A screen ca pture from "Dingjun Mountain". [Photo/Agencies] |
In a dark workshop in Beijing, film reels are stacked on the floor in cases that have seen better days. Their contents are waiting to be transferred to a digital format.
The China Film Archive (CFA) is working to save these old films, the treasures of a Chinese movie industry that is celebrating its 110th birthday this year. Considered the first film made in China, 1905 short "Dingjun Mountain" gave birth to a sector that is flourishing today as never before.
The reels came from Shaanxi Province's Xi'an Film Vault, a giant climate-controlled warehouse designed for careful storage of the delicate archives.
"The temperature must be kept between minus and plus 5 degrees centigrade," says CFA engineer Wang Zheng. "The indoor relative humidity must be 30 to 40 percent."

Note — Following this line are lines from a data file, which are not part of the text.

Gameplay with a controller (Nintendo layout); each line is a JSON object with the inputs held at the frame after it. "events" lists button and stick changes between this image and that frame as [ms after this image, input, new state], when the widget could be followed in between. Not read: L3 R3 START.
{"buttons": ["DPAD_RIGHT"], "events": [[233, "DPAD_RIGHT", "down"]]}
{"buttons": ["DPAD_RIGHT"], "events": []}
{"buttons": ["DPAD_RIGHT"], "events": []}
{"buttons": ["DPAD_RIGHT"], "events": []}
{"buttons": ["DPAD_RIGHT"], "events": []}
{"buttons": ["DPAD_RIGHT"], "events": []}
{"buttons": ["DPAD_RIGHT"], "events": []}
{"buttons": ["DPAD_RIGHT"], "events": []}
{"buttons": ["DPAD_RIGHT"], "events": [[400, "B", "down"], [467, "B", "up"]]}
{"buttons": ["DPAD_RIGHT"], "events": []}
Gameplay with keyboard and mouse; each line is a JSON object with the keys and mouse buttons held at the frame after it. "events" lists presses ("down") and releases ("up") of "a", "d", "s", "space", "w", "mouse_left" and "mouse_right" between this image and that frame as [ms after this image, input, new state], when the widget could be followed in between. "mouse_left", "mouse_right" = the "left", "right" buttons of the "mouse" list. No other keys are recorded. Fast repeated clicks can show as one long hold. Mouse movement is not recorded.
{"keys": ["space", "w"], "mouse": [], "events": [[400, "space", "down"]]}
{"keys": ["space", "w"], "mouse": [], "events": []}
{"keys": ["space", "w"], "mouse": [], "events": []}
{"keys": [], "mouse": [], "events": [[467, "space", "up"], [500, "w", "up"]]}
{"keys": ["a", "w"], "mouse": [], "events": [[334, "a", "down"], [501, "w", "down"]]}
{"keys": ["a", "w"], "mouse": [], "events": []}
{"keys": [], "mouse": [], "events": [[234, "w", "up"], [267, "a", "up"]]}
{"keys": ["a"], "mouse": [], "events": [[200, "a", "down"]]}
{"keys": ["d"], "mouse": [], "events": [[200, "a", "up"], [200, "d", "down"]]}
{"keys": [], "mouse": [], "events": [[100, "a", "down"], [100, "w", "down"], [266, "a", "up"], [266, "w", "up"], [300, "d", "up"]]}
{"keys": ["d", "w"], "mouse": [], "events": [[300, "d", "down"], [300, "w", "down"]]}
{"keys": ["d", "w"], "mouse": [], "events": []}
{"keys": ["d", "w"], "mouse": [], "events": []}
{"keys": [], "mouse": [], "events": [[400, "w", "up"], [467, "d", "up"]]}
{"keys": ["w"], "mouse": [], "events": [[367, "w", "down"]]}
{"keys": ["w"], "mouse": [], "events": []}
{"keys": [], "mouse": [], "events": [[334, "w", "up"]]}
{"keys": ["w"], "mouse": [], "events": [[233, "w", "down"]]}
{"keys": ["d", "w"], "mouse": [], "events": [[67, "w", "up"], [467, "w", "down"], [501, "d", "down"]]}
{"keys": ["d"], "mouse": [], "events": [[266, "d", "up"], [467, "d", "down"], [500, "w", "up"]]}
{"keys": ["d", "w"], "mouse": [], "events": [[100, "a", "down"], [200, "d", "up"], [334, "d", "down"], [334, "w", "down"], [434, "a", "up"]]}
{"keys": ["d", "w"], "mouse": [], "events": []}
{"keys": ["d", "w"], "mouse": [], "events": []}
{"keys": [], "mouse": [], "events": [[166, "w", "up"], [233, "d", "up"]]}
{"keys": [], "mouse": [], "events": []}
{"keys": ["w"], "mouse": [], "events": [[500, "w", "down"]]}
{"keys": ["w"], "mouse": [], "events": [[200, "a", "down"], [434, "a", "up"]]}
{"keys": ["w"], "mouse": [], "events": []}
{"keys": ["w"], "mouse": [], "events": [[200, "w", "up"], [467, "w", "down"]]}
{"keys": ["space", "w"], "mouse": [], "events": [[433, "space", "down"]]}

Even more complex processes are involved in the restoration project, which has been reclaiming and preserving valuable material for film historians since its launch in late 2006.
After cleaning and repairing the film with chemical reagents, Wang scans it using a telecine machine and transfers the footage to the CFA's central system.
"We use several computer programs, including Photoshop, to digitally restore the footage," Wang explains. This step is the most time-consuming as the engineers must check and patch the films frame by frame, staring at a screen for hours.
"We're all under age 40, but our heads are spinning after a day's work," Wang says.
A skillful film restorer can finish 200 frames at most in a day. A 90-minute feature -- with around 130,000 frames -- can take six months to restore.
"Old film dims and gets dirty over the years," says Wang. "We must not only repair them technically, but also keep their historical integrity."